§ Extracted records
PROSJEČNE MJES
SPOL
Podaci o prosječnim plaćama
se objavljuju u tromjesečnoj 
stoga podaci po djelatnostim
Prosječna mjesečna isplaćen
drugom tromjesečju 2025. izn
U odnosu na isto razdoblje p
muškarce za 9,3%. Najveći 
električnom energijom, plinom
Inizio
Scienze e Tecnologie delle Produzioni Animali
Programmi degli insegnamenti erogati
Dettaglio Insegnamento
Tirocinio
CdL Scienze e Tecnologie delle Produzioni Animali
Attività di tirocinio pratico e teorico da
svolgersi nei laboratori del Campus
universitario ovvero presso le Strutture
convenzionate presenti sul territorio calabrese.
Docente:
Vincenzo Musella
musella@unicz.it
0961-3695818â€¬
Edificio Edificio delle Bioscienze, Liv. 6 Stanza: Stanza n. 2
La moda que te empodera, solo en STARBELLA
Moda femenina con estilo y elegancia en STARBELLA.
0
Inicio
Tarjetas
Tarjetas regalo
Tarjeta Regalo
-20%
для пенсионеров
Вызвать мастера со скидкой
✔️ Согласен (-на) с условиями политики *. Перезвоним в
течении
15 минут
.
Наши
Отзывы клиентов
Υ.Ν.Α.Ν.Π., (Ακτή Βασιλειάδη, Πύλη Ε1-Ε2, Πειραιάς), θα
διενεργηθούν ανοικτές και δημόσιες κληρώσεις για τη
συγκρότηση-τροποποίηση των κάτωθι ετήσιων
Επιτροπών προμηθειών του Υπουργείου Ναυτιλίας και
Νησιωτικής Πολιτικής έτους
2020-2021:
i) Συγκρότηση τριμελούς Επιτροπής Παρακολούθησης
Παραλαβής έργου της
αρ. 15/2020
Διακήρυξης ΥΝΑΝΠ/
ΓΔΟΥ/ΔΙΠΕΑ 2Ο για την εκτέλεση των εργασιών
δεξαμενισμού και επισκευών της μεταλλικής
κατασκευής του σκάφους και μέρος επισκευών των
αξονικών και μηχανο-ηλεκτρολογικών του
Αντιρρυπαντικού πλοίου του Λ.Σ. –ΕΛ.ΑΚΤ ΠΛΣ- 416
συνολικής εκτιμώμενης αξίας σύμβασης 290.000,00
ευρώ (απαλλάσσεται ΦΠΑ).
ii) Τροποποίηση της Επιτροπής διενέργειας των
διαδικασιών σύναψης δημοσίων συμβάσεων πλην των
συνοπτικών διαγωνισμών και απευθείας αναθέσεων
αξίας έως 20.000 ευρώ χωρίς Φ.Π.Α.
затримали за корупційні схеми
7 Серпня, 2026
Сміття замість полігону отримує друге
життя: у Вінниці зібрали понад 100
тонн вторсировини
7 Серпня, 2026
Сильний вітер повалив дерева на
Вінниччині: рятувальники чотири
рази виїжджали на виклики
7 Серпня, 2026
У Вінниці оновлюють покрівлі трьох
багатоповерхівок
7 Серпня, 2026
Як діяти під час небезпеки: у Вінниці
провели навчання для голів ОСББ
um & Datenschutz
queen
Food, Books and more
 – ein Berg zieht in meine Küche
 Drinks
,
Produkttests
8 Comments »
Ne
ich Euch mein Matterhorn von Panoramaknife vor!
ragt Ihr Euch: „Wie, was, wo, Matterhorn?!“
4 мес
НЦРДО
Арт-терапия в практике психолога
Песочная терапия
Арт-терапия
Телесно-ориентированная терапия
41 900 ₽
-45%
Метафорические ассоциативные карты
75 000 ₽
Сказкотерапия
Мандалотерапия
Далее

§ Task instructions
Only the lines from the start of the material through the line containing "Edificio Edificio delle" belong in the answer, each copied exactly.

§ Answer below
PROSJEČNE MJES
SPOL
Podaci o prosječnim plaćama
se objavljuju u tromjesečnoj 
stoga podaci po djelatnostim
Prosječna mjesečna isplaćen
drugom tromjesečju 2025. izn
U odnosu na isto razdoblje p
muškarce za 9,3%. Najveći 
električnom energijom, plinom
Inizio
Scienze e Tecnologie delle Produzioni Animali
Programmi degli insegnamenti erogati
Dettaglio Insegnamento
Tirocinio
CdL Scienze e Tecnologie delle Produzioni Animali
Attività di tirocinio pratico e teorico da
svolgersi nei laboratori del Campus
universitario ovvero presso le Strutture
convenzionate presenti sul territorio calabrese.
Docente:
Vincenzo Musella
musella@unicz.it
0961-3695818â€¬
Edificio Edificio delle Bioscienze, Liv. 6 Stanza: Stanza n. 2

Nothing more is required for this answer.